The specific operations are as follows: for the CTF module architecture, we have processed two branches according to the picture features from CNN branches. The two branches use the convolution operation of different convolution kernels to obtain various ranges of characteristic information through different sizes of receptive fields. Then, the two are effectively fused and combined with the branch feature information from the transformer through the above operations.

Datasets and metrics

The datasets

In the experiment provided in this paper, three famous public skin lesions image datasets ISBI2016 [31], ISBI2017 [32], and ISIC2018 [33] are used to train the network proposed in this paper. These three data sets come from the public data sets of the ISIC challenge competition. Considering the requirements of computer hardware configuration in the natural clinical medical environment, in order to make the algorithm network better applied in real life, this paper does not process the datasets and only adjusts all images and labels to the resolution of 224 × 224 at the same time, In order to test the effect of the network proposed in this paper in the end-to-end natural clinical medical environment,we performed multiple verifications. We selected a total of three datasets, each dataset is divided into three parts: train, valid and test. The Table 2 shows the data distribution of the three datasets, and from the table, we can see that this study divides the three data sets in a certain proportion. So that we can have better robustness in training.

Metrics

To quantitatively evaluate the segmentation performance of TC-Net, we used the following widely recognized evaluation indexes. Accuracy(ACC), sensitivity(SE), specificity(SP), precision (PC), Jaccard index(JA) and dice index(DC) were included. All metrics are closer to 100%, with better segmentation.

Results and analysis

Experimental setup

Experimental parameters for this paper were set as follows: for mini-batch training, 12 is the fixed value set for the batch size. The network loss function is the Bce loss function and Dice loss function. The network uses Adam optimizer and Kaiming’s initialization method for optimization and training. The initialization of the network parameters was optimized and trained by Adam optimizer according to the method of the Kaiming et al. The number of iterations of the network is equal to 200, and the initial learning rate is equal to 0.0001, The experiments in this chapter are completed under the Linux system. The deep learning architecture adopted is the PyTorch framework, and the hardware server is NVIDIA Tesla V100.

Ablation experiment

This paper verifies the effectiveness of the dual encoder network TC-Net and the feasibility and effectiveness of the proposed CNN and transformer fusion module CTF by setting four groups of experiments: CE-Net, Swin-UNet, direct addition of dual encoders, and dual encoder + CTF. This paper is tested on the same dataset (ISIC2018 skin lesions dataset). This paper compares the results of different networks after segmenting the same kind of skin lesions to compare the effectiveness of other modules tested in the ablation experiment. Table 3 shows the performance of the main indicators in each experiment.

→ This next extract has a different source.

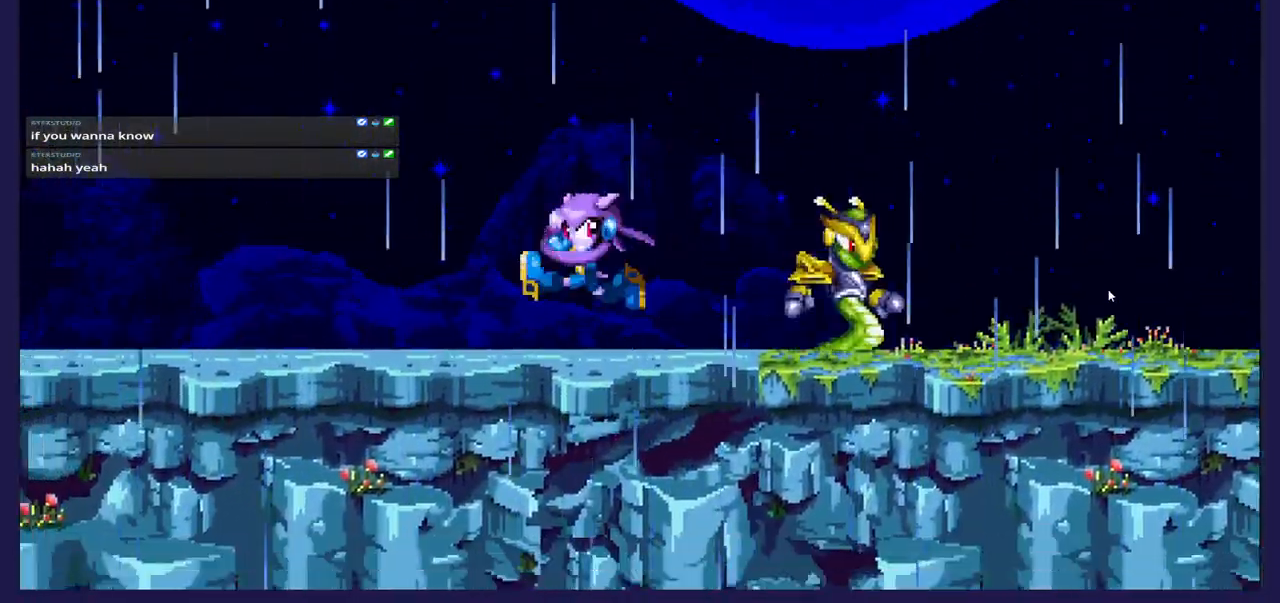
{"buttons": [], "left_stick": "center", "events": [[300, "DPAD_RIGHT", "up"]]}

In this paper, four experiments are set as ablation experiments to verify the effectiveness of TC-Net, and the values tested on the dataset are compared through statistical evaluation indexes. It shown in 3, this paper can clearly see that the network method of double encoder addition is better than the traditional pure transformer architecture Swin UNet on the skin disease data set, which reflects the effectiveness of the double coding network structure proposed in this paper. At the same time, it can be clearly observed that the dual encoder with CTF is better than the ordinary dual encoder, which verifies the effectiveness of the CTF proposed in this paper. By comprehensive comparison, the method proposed in this paper is not only superior to the pure transformer architecture Swin-UNet, but also superior to the pure CNN network CE-Net network architecture. Finally, through the evaluation indicators mentioned above, it can be proved that the hybrid dual encoder architecture TC-Net of hybrid CNN and transformer proposed in this paper is effective in skin lesions segmentation.

In the table, the performance of Swin-UNet in each skin disease image segmentation index is lower than that of CE-Net. Compared with Swin-UNet, double coding + add has a corresponding improvement in each index, with an increase of 0.6% on ACC, 2.3% on SE, 1.2% on PC, 2.5% on JA and 1.6% on DC. After joining CTF, the indicators have also improved accordingly.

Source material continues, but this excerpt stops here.